Task directions
From the start of the rows through the line with "Reading left to", write the lines again with "slice" changed to "wedge" and nothing else altered. Omit the pictures from your answer.

Dataset content
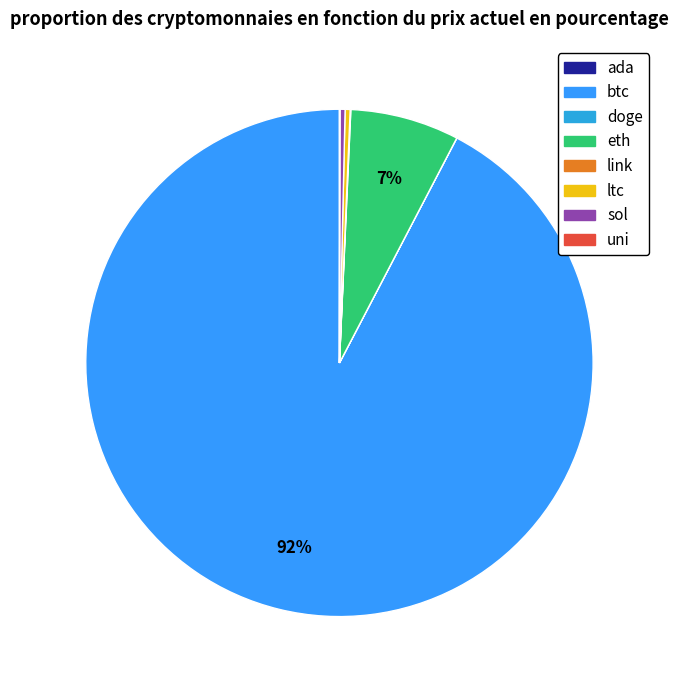

Which slice represents more than half of the pie?

btc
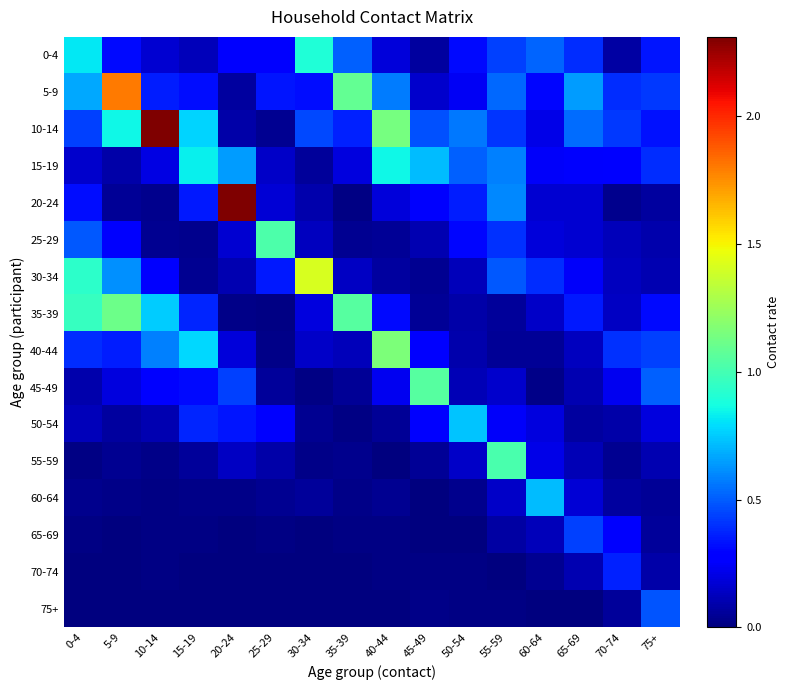

Reading left to right, list all the values displayed in this chart.

0-4: 0-4=0.8	5-9=0.3	10-14=0.2	15-19=0.1	20-24=0.3	25-29=0.3	30-34=0.9	35-39=0.5	40-44=0.2	45-49=0.1	50-54=0.3	55-59=0.4	60-64=0.5	65-69=0.4	70-74=0.1	75+=0.3
5-9: 0-4=0.7	5-9=1.8	10-14=0.4	15-19=0.3	20-24=0.1	25-29=0.3	30-34=0.3	35-39=1.1	40-44=0.6	45-49=0.2	50-54=0.2	55-59=0.5	60-64=0.3	65-69=0.6	70-74=0.4	75+=0.4
10-14: 0-4=0.4	5-9=0.9	10-14=2.3	15-19=0.8	20-24=0.1	25-29=0.0	30-34=0.5	35-39=0.4	40-44=1.1	45-49=0.5	50-54=0.6	55-59=0.4	60-64=0.2	65-69=0.5	70-74=0.4	75+=0.3
15-19: 0-4=0.2	5-9=0.1	10-14=0.2	15-19=0.8	20-24=0.6	25-29=0.2	30-34=0.1	35-39=0.2	40-44=0.9	45-49=0.7	50-54=0.5	55-59=0.6	60-64=0.2	65-69=0.3	70-74=0.3	75+=0.4
20-24: 0-4=0.3	5-9=0.0	10-14=0.0	15-19=0.3	20-24=2.3	25-29=0.2	30-34=0.1	35-39=0.0	40-44=0.2	45-49=0.3	50-54=0.4	55-59=0.6	60-64=0.2	65-69=0.2	70-74=0.0	75+=0.1
25-29: 0-4=0.5	5-9=0.3	10-14=0.0	15-19=0.0	20-24=0.2	25-29=1.0	30-34=0.1	35-39=0.0	40-44=0.0	45-49=0.1	50-54=0.3	55-59=0.4	60-64=0.2	65-69=0.2	70-74=0.1	75+=0.1
30-34: 0-4=0.9	5-9=0.6	10-14=0.3	15-19=0.0	20-24=0.1	25-29=0.3	30-34=1.4	35-39=0.1	40-44=0.1	45-49=0.0	50-54=0.1	55-59=0.5	60-64=0.4	65-69=0.2	70-74=0.1	75+=0.1
35-39: 0-4=1.0	5-9=1.1	10-14=0.8	15-19=0.4	20-24=0.0	25-29=0.0	30-34=0.2	35-39=1.0	40-44=0.3	45-49=0.1	50-54=0.1	55-59=0.1	60-64=0.1	65-69=0.3	70-74=0.1	75+=0.3
40-44: 0-4=0.4	5-9=0.4	10-14=0.6	15-19=0.8	20-24=0.2	25-29=0.0	30-34=0.1	35-39=0.1	40-44=1.2	45-49=0.3	50-54=0.1	55-59=0.0	60-64=0.1	65-69=0.1	70-74=0.4	75+=0.4
45-49: 0-4=0.1	5-9=0.2	10-14=0.3	15-19=0.3	20-24=0.4	25-29=0.1	30-34=0.0	35-39=0.0	40-44=0.2	45-49=1.1	50-54=0.1	55-59=0.2	60-64=0.0	65-69=0.1	70-74=0.2	75+=0.5
50-54: 0-4=0.1	5-9=0.1	10-14=0.1	15-19=0.4	20-24=0.3	25-29=0.3	30-34=0.0	35-39=0.0	40-44=0.1	45-49=0.3	50-54=0.7	55-59=0.3	60-64=0.2	65-69=0.1	70-74=0.1	75+=0.2
55-59: 0-4=0.0	5-9=0.0	10-14=0.0	15-19=0.1	20-24=0.1	25-29=0.1	30-34=0.0	35-39=0.0	40-44=0.0	45-49=0.0	50-54=0.2	55-59=1.0	60-64=0.2	65-69=0.1	70-74=0.0	75+=0.1
60-64: 0-4=0.0	5-9=0.0	10-14=0.0	15-19=0.0	20-24=0.0	25-29=0.0	30-34=0.1	35-39=0.0	40-44=0.0	45-49=0.0	50-54=0.0	55-59=0.2	60-64=0.7	65-69=0.2	70-74=0.1	75+=0.1
65-69: 0-4=0.0	5-9=0.0	10-14=0.0	15-19=0.0	20-24=0.0	25-29=0.0	30-34=0.0	35-39=0.0	40-44=0.0	45-49=0.0	50-54=0.0	55-59=0.1	60-64=0.1	65-69=0.4	70-74=0.3	75+=0.1
70-74: 0-4=0.0	5-9=0.0	10-14=0.0	15-19=0.0	20-24=0.0	25-29=0.0	30-34=0.0	35-39=0.0	40-44=0.0	45-49=0.0	50-54=0.0	55-59=0.0	60-64=0.0	65-69=0.1	70-74=0.4	75+=0.1
75+: 0-4=0.0	5-9=0.0	10-14=0.0	15-19=0.0	20-24=0.0	25-29=0.0	30-34=0.0	35-39=0.0	40-44=0.0	45-49=0.0	50-54=0.0	55-59=0.0	60-64=0.0	65-69=0.0	70-74=0.1	75+=0.5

Result for this exercise
Which wedge represents more than half of the pie?

btc

Reading left to right, list all the values displayed in this chart.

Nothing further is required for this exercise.